The black magic rituals that plagued rural England in 1963
What do you think of when you think of English culture? Is it tea? The class system? Or, perhaps, a pathological aversion to standing up to authority? All reasonable things to think of, especially that last one, but these are all fairly recent developments in the annals of my fair country’s history.
While these are developments that go back centuries, English history goes back millennia. Turns out, there was an England before queueing for the bus and the Union flag. That old version of England was actually kind of cool, built on music, community, and booze. There are still questions over the cuisine, but we made up for that with magic.
This has little to do with the sort of magic that infects our popular culture today and everything to do with something much darker, more mysterious and more real. The kind of magic that caused a massive stir in Norfolk in 1963, when three of its true historical treasures were used as the site of black magic rituals that spooked the entire nation, beginning in the ruins of Castle Rising.

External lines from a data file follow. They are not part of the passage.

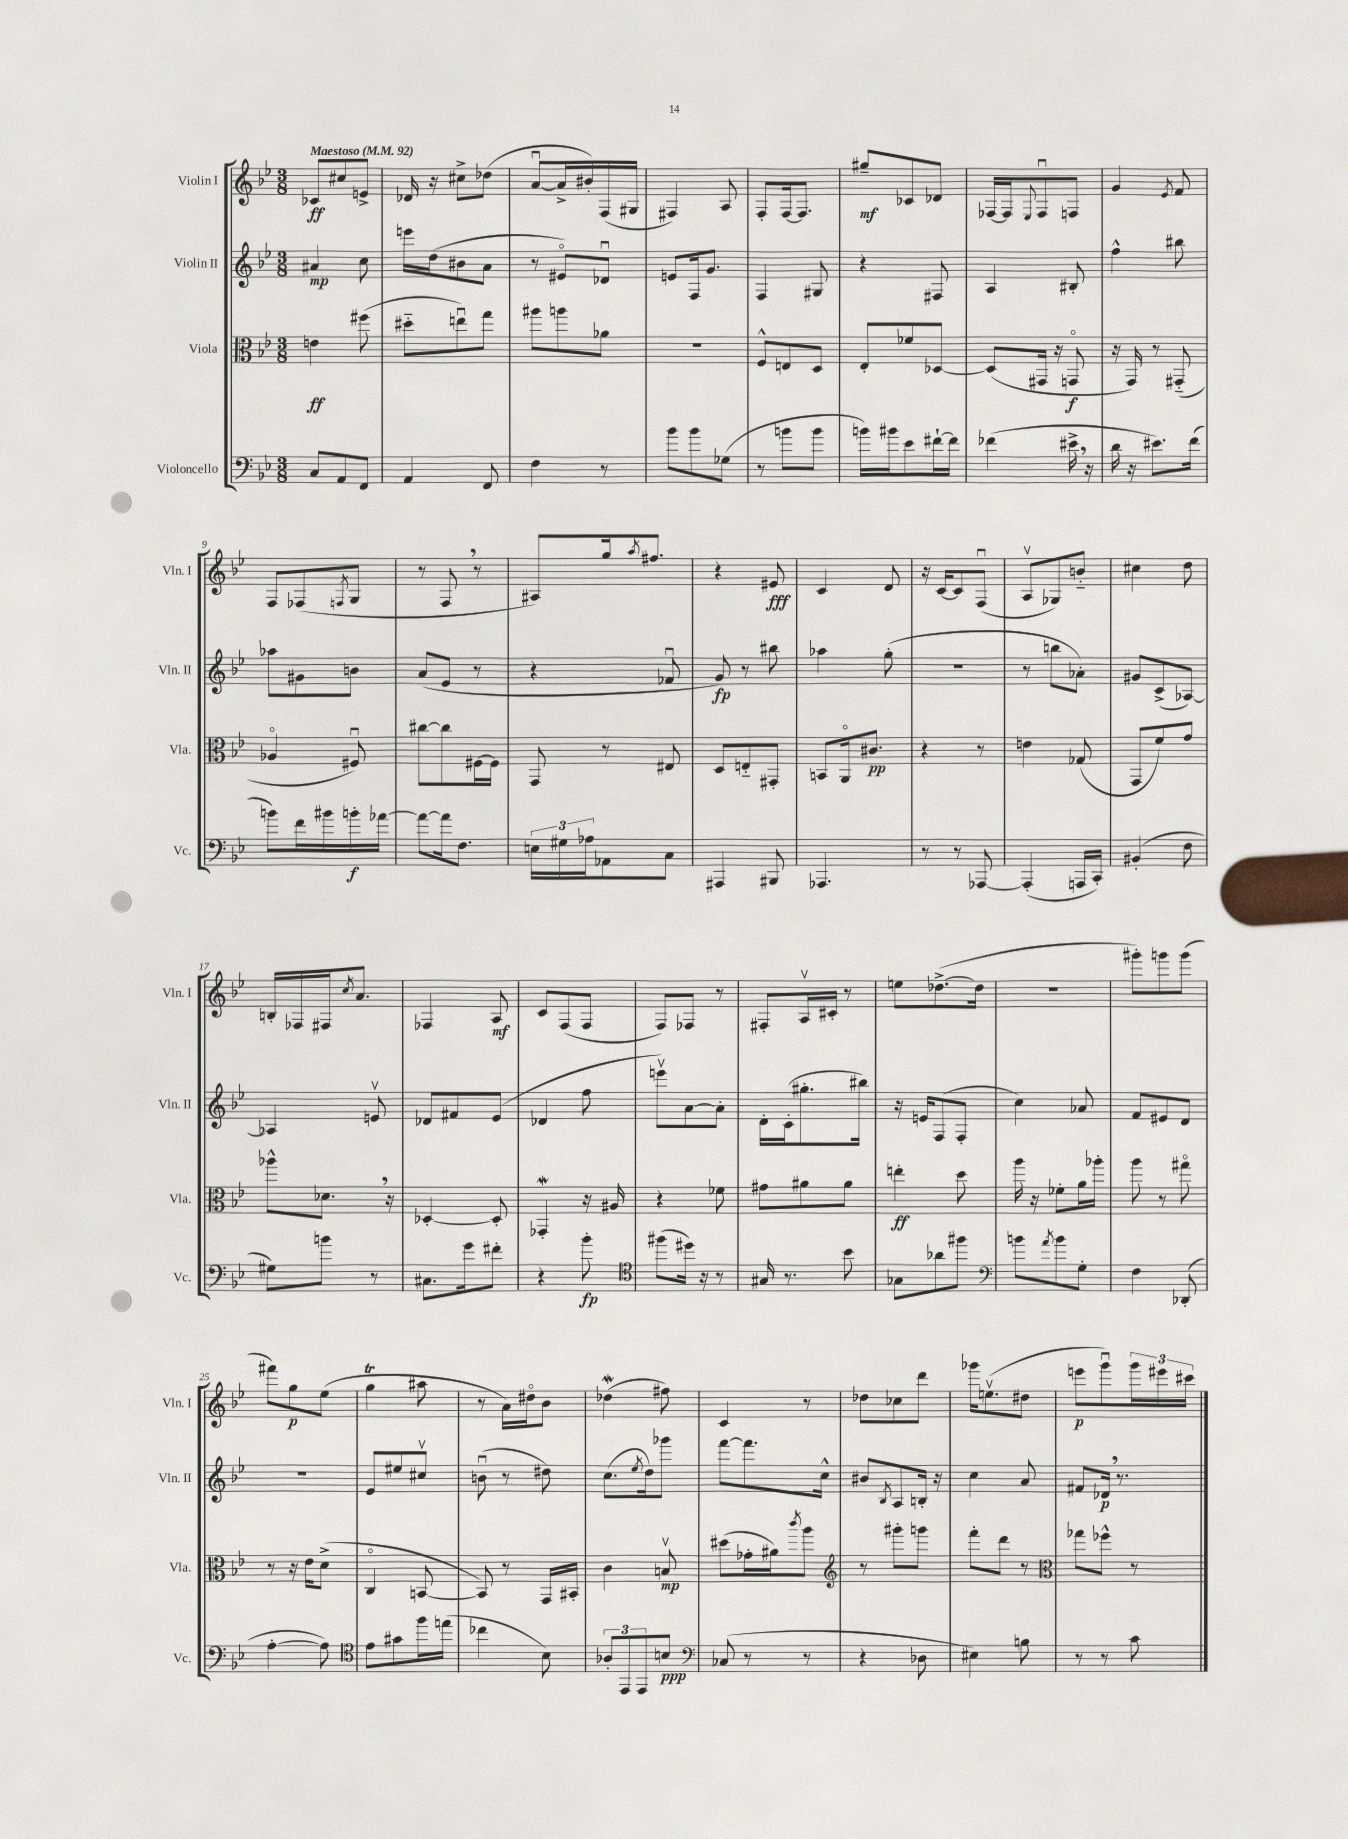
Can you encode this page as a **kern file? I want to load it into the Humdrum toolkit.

**kern	**kern	**kern	**kern
*staff4	*staff3	*staff2	*staff1
*clefF4	*clefC3	*clefG2	*clefG2
*k[b-e-]	*k[b-e-]	*k[b-e-]	*k[b-e-]
*M3/8	*M3/8	*M3/8	*M3/8
*MM92	*MM92	*MM92	*MM92
8C/L	4e\	4a#/	8c-/L
8AA/	.	.	8cc#/
8FF/J	(8ff#\	8cc\	8e^/J
=	=	=	=
4AA/	8dd#'~\L	16eee\LL	16d-/
.	.	(16dd\J	16r
.	8eeu\)	8b#\	8cc#^\L
8FF/	8gg\J	8a\J	(8dd-\J
=	=	=	=
4F\	8aa#\L	8r	[8au/L
.	8aa\	8e#o/L)	16a^/]L
.	.	.	16b#'/)
8r	8a-\J	8d-u/J	(16F/
.	.	.	16G#/JJ
=	=	=	=
8b-\L	4.r	8e/L	4F#/)
8b-\	.	16F/k	.
.	.	8.g/J	.
(8G-\J	.	.	8A/
=	=	=	=
8r	8F^^/L	4F/	8F'/L
8b\L	8E/	.	[16F/k
.	.	.	8.F/]J
8b\J	8D/J	8G#/	.
=	=	=	=
16b\LL)	8E-'/L	4r	8gg#~/L
16b#\J	.	.	.
8e-\	8f-/	.	8c-/
[16f#`\L	[8D-/J	8F#/	8d-/J
16f#\]JJ	.	.	.
=	=	=	=
(4f-\	(8D-/]L	4A/	[16F-/LL
.	.	.	16F-/]J
.	.	.	8qqE-/
.	16GG#/Jk	.	8F-u/
.	16r	.	.
16e#^\	8GGo/	8B#'/	8F/J
16r	.	.	.
=	=	=	=
16d\	16r	4ff^^\	4g/
16r	16GG/)	.	.
8.e#\L)	8r	.	.
.	.	.	8qe-/
.	(8GG#'~/	8bb#\	8f/
(16f\Jk	.	.	.
=	=	=	=
8b\L)	4A-o/	8aa-\L	8F/L
16f\L	.	8g#\	(8F-/
16b#\	.	.	.
.	.	.	8qF/
16b'\	8F#u/)	8b\J	8G/J
[16a-\JJ	.	.	.
=	=	=	=
8a-\_L	[8cc#\L	(8a/L	8r
16a-\]k	8cc#\]	8e-/J	8F/
8.F\J	.	.	.
.	[16F#\L	8r	8r
.	16F#\]JJ	.	.
=	=	=	=
24E\LL	8GG/	4r	8A#/L)
24G#\	.	.	.
24A-\J	.	.	.
8AA-\	8r	.	16gg/k
.	.	.	8qaa/
.	.	.	8.ff#/J
8C\J	8E#/	8f-u/	.
=	=	=	=
4AAA#/	8D/L	8g/)	4r
.	8E'~/	8r	.
8BBB#/	8GG#'/J	8bb#\	8e#/
=	=	=	=
4.AAA-/	8BB/L	4aa-\	4c/
.	16AAo/k	.	.
.	8.c#/J	.	.
.	.	(8gg'\	8d/
=	=	=	=
8r	4r	4.r	16r
.	.	.	[16c/LK
8r	.	.	8c/]
[8AAA-/	8r	.	(8Fu/J
=	=	=	=
(4AAA-'/]	4e\	8r	8Av/L
.	.	8bb\L	8G-/)
16AAA/LL	(8G-/	8a-'\J)	8b'~/J
16CC'/JJ)	.	.	.
=	=	=	=
(4BB#'/	8GG/L	8g#/L	4cc#\
.	8f/)	(8c^/	.
8F\	8g/J	[8A-/J)	8dd\
=	=	=	=
8G#\L)	8aa-^^\L	4A-/]	16B'/LL
.	.	.	16F-/
8b\J	8.d-\J	.	16F#/J
.	.	.	8qcc/
.	.	.	8.a/J
8r	.	8ev/	.
.	16r	.	.
=	=	=	=
8.C#\L	[4D-'/	8d-/L	4F-/
.	.	8f#/	.
16g\k	.	.	.
8f#'\J	8D-'/]	(8e-/J	8A/
=	=	=	=
4r	4GG-'/	4d-/	8c/L
.	.	.	(8F/
8b-'\	16r	8ff\	8F/J
.	16A#/	.	.
=	=	=	=
*clefC4	*	*	*
(8ff#\L	4r	8eeev\L)	8F/L)
16dd#\Jk)	.	[8a\	8F-/J
16r	.	.	.
8r	8f-\	8a'\]J	8r
=	=	=	=
16G#/	8g#\L	16d'\LL	8F#'/L
8.r	.	(16c'\J	.
.	8a#\	8.gg#'\	16Av/L
.	.	.	16c#'/JJ
8b-\	8a#\J	.	8r
.	.	16bb#\Jk)	.
=	=	=	=
8G-\L	4ee'\	16r	8ee\L
.	.	16e/LK	.
8a-\	.	(8F/	([8.dd-^\
8ff#\J	8dd\	8F'/J	.
.	.	.	16dd-\]Jk
=	=	=	=
*clefF4	*	*	*
8b\L	16aa\	4cc\)	4.r
.	16r	.	.
8qa/	.	.	.
8b\	8f-'\L	.	.
8G'\J	16a\L	8a-/	.
.	16aa-'\JJ	.	.
=	=	=	=
4F\	8aa\	8f/L	8ggg#'\L)
.	8r	8e#/	8ggg\
(8DD-'/	8gg#o\	8d/J	(8ggg\J
=	=	=	=
[4A'\	8r	4.r	8fff#\L)
.	16r	.	8gg\
.	16e-\LK	.	.
8A\])	(8d^\J	.	(8ee-\J
=	=	=	=
*clefC4	*	*	*
8e-\L	4Co/	8e-/L	4gg\
8g#\	.	8ee#/	.
16ff\L	[8BB/	8cc#v/J	8aa#\
(16ee\JJ	.	.	.
=	=	=	=
4cc-\	8BB/])	(8bu\	8r
.	8r	8r	16a\LL)
.	.	.	16dd#o\J
8B-\)	16GG/LL	8dd#\)	8b-\J
.	16BB#'/JJ	.	.
=	=	=	=
12A-'/L	4c\	(8.cc\L	(4dd-\
12EE-/	.	.	.
12EE-/	.	.	.
.	.	8qee-/	.
.	.	16dd\k)	.
8B/J	8Bv/	8ggg-\J	8ff#\)
=	=	=	=
*clefF4	*	*	*
(8C-/	(8dd#\L	[8fff\L	4c/
8r	16g-'\L	8.fff\]	.
.	16a#\J)	.	.
.	8qccc/	.	.
8r	8aa\J	.	8r
.	.	16cc^^\Jk	.
=	=	=	=
*	*clefG2	*	*
4r	8r	8b#/L	8dd-\L
.	.	8qB-/	.
.	8ggg#'\L	8A/	8cc-\
8D-\	8ggg\J	16B'/Jk	8ddd\J
.	.	16r	.
=	=	=	=
4E#\)	8fff'\L	4cc\	16ggg-\LK
.	.	.	(8.eev\
.	8ddd\J	.	.
8B\	8r	8a/	8dd#\J
=	=	=	=
*	*clefC3	*	*
8r	8gg-\L	8f#/L	8eee\L
8r	8ff-^^\J	16d-/Jk	8gggu\)
.	.	8.r	.
8c\	8r	.	24ggg\L
.	.	.	24eee#\
.	.	.	24ccc#\JJ
==	==	==	==
*-	*-	*-	*-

Tucked away in King’s Lynn, Castle Rising is a genuine treasure. A castle built in 1140 and still standing today. This was a place that had been used as a royal residence, a hunting lodge, and even a sanitarium for a brief period of time in the 18th century. However, by 1963, it was a historical site. That was until it made national news when a workman assigned to some of its renovations arrived to work on September 13th, and found that nailed to its front door were two human effigies, one male and one female.
Between them, however, was the really scary part. A blackened sheep’s heart fixed in place by hawthorn twigs.

What were the other black magic rituals?
Lying on the floor near them were two occult symbols drawn on the ground, presumably in the same soot that coated the sheep’s heart. In a vacuum, this would probably be nothing more than a prank. An unnerving one to say the very least but a bunch of kids who’d watched Village of the Damned a few too many times. Then, the next one came up and it became horribly clear that this was no isolated act. This was becoming a trend.
Four months later, Bawsey Church around three miles away from Castle Rising had a similar ritual seemingly performed on its site. A sheep’s heart, blackened by soot, was again nailed into place on the site with hawthorn twigs, this time on a wall. Next to it was a black circle with a candle made of black wax in the centre of it. No effigies this time, but still, there were enough similarities to put people’s backs up. However, it was the third appearance that turned this from a local news curiosity story into a full-on national scandal.
The final appearance was at Babingley Church in February 1964. A local boy, fishing in a nearby river, went exploring these ruins and was probably put off doing that for life when he discovered all three of these ritualistic objects collected inside the church’s bell tower. This discovery made national news, yet no one ever found the culprit. It could be a prank, it could be someone just wanting to scare for the sake of scaring, yet the third option is the most interesting.
After all, these were all symbols of old faith practises placed in the very establishments that stamped them out. A castle and two churches. If it was someone mucking about with spooky things without really thinking about it, they inadvertently picked some very fitting places for these items to be discovered. Perhaps it really was someone calling back to the old times, before a more oppressive, dominant idea of English Culture was first formed.